■ **RECORD SET**
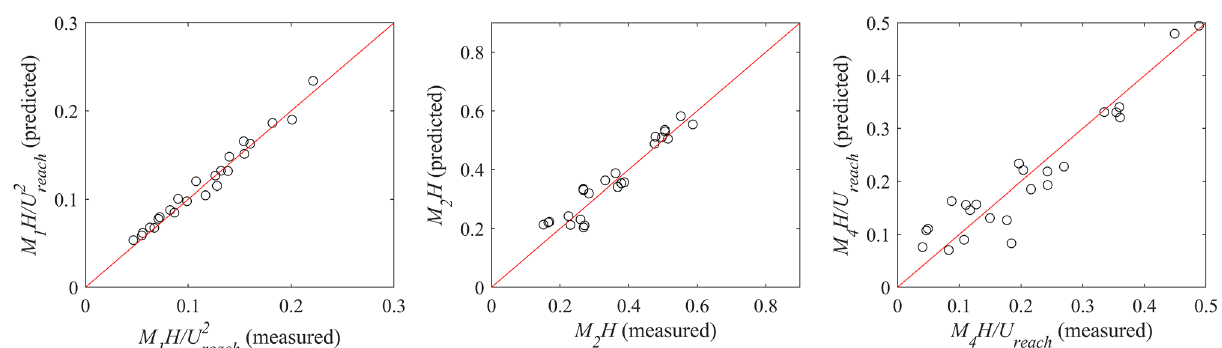
Figure 8. The predicted dimensionless habitat hydraulic complexity parameters from the proposed equations against the measured values from the experiments. M 1 is the kinetic energy gradient metric, M 2 is the normalized kinetic energy gradient metric, and M 4 is the modified recirculation metric. H is reach-averaged flow depth, and U reach is reach-averaged flow velocity. The red line shows R 2 =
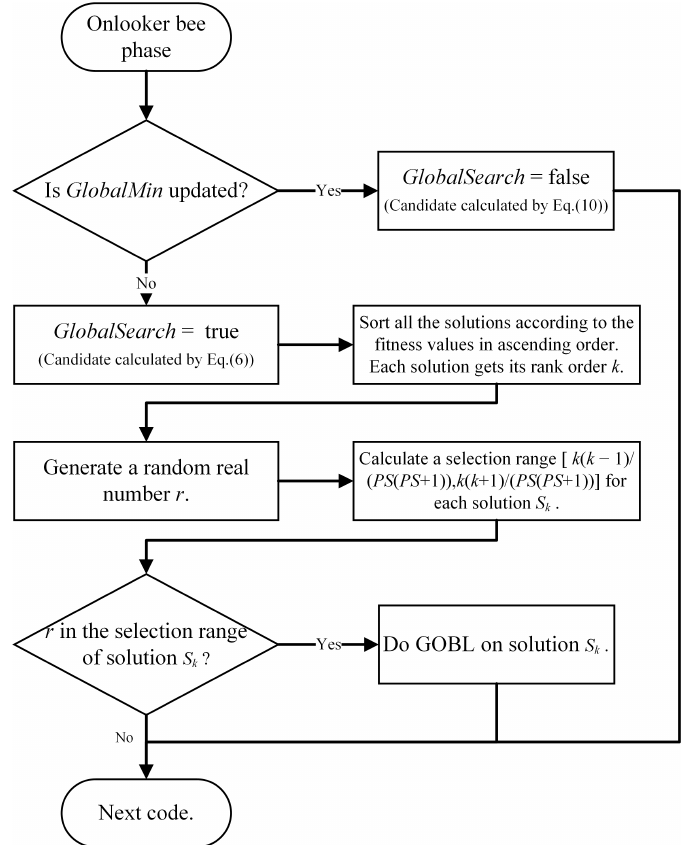
Figure 2. Flow Chart of Dynamic Search Update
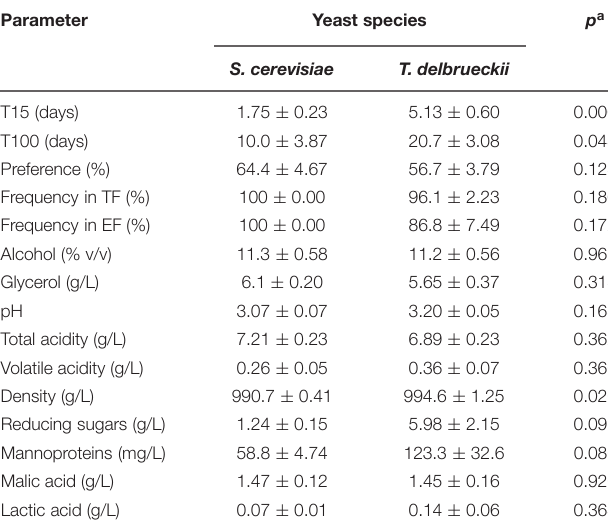
TABLE 2 | Must fermentation parameters and white wine analysis results of independent winery vinifications made with Cigüente and Macabeo musts and of an ANOVA to study the effect of single initial inoculation with S. cerevisiae or T. delbrueckii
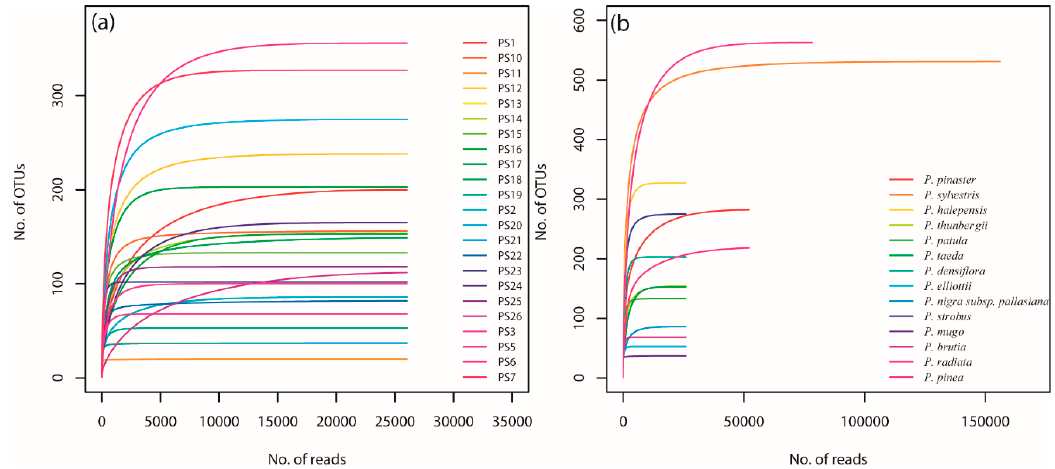
Figure 1. Diversity of fungi in a range of Pinus spp. seedlots. ( a ) Rarefaction curve of operational taxonomic units (OTUs) in each seed sample plotted against the number of pyrosequencing reads excluding singletons. The numbers represent sample ID (Table 1); ( b ) Rarefaction curve of OTUs for each Pinus species plotted against the number of pyrosequencing reads excluding singletons. OTUs were clustered conservatively at 97% similarity.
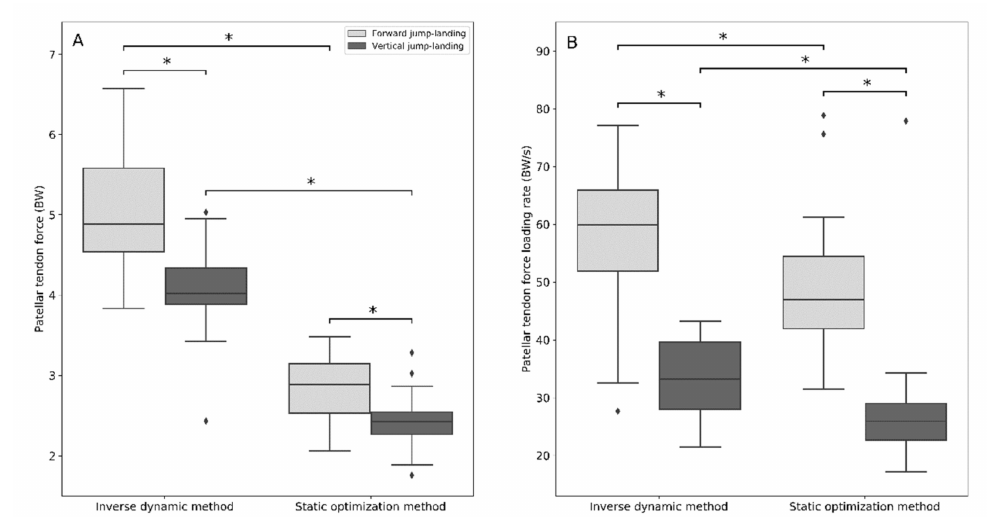
Figure 2. Patellar tendon force ( A ) and loading rate ( B ) of patellar tendon force experienced during vertical and forward jump-landing tasks estimated through inverse dynamic and static optimization methods. * Statistically significant difference ( p -value < 0.05). Diamond symbols represent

■ **DIRECTIONS**
Go line by line through the entries above and tally those that hold the word "parameters"; give the tally alone.

■ **REPLY TO THE EXERCISE**
2